The lines to copy run from the one containing "left shoulder: (1293, 720)" to the end of the records below; repeat them exactly and include nothing else.

_Available data_:
__________________________________________________

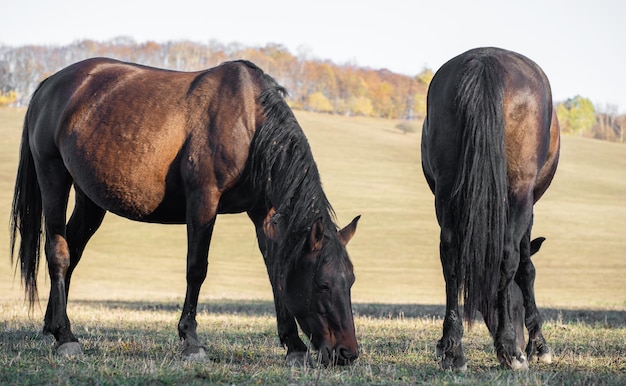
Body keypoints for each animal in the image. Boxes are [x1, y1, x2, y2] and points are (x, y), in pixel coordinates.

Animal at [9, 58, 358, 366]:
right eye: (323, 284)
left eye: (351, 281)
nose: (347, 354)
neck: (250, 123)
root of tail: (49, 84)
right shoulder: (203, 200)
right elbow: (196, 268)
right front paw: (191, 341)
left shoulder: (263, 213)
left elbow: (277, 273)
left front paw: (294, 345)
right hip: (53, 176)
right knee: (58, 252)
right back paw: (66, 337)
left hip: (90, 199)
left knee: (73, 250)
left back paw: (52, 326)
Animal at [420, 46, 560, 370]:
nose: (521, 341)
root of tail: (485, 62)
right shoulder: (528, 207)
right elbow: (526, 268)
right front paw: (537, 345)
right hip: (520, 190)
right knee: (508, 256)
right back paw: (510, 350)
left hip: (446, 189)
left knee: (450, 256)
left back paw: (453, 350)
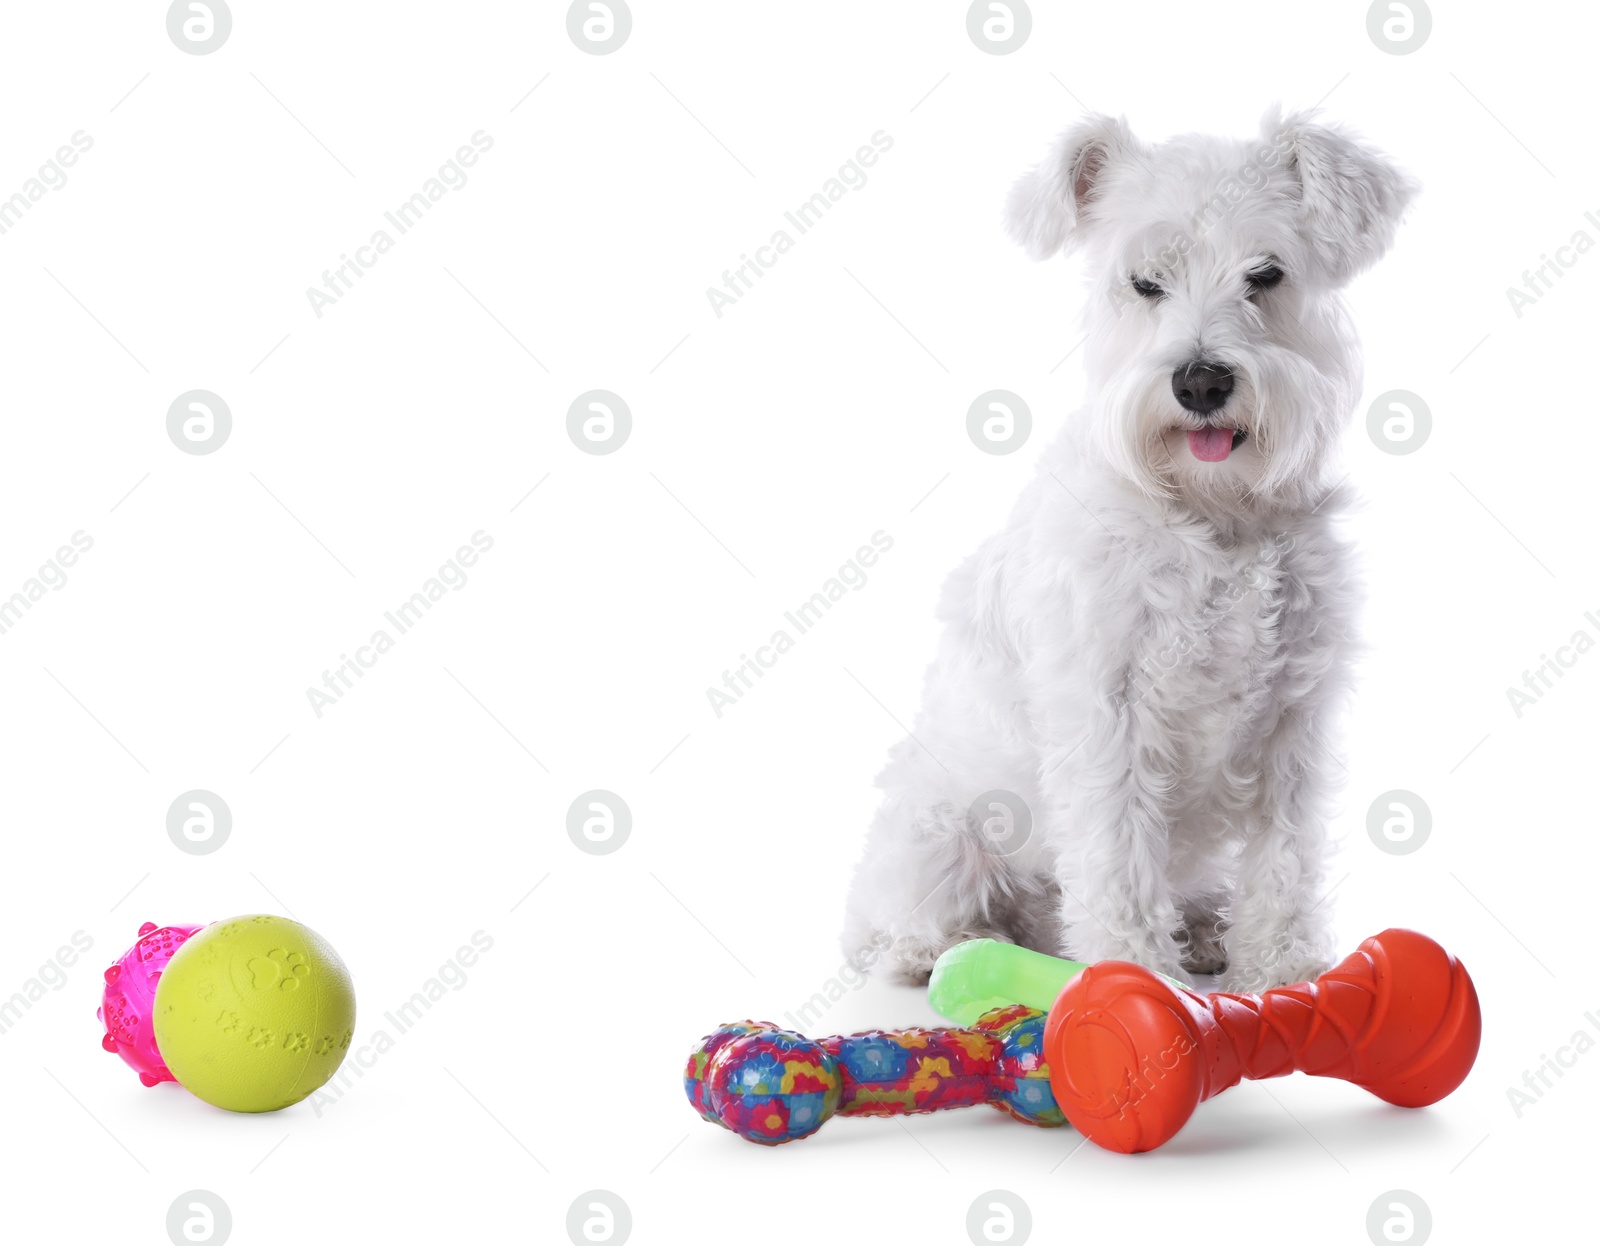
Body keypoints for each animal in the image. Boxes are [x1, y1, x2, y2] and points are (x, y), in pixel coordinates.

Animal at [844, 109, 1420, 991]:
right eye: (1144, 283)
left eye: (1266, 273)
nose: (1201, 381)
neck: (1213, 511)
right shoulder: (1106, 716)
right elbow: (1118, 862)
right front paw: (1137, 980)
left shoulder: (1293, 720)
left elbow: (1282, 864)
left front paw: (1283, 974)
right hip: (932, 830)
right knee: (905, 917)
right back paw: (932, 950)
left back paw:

__________________________________________________

_Problem solution_:
left shoulder: (1293, 720)
left elbow: (1282, 864)
left front paw: (1283, 974)
right hip: (932, 830)
right knee: (905, 917)
right back paw: (932, 950)
left back paw:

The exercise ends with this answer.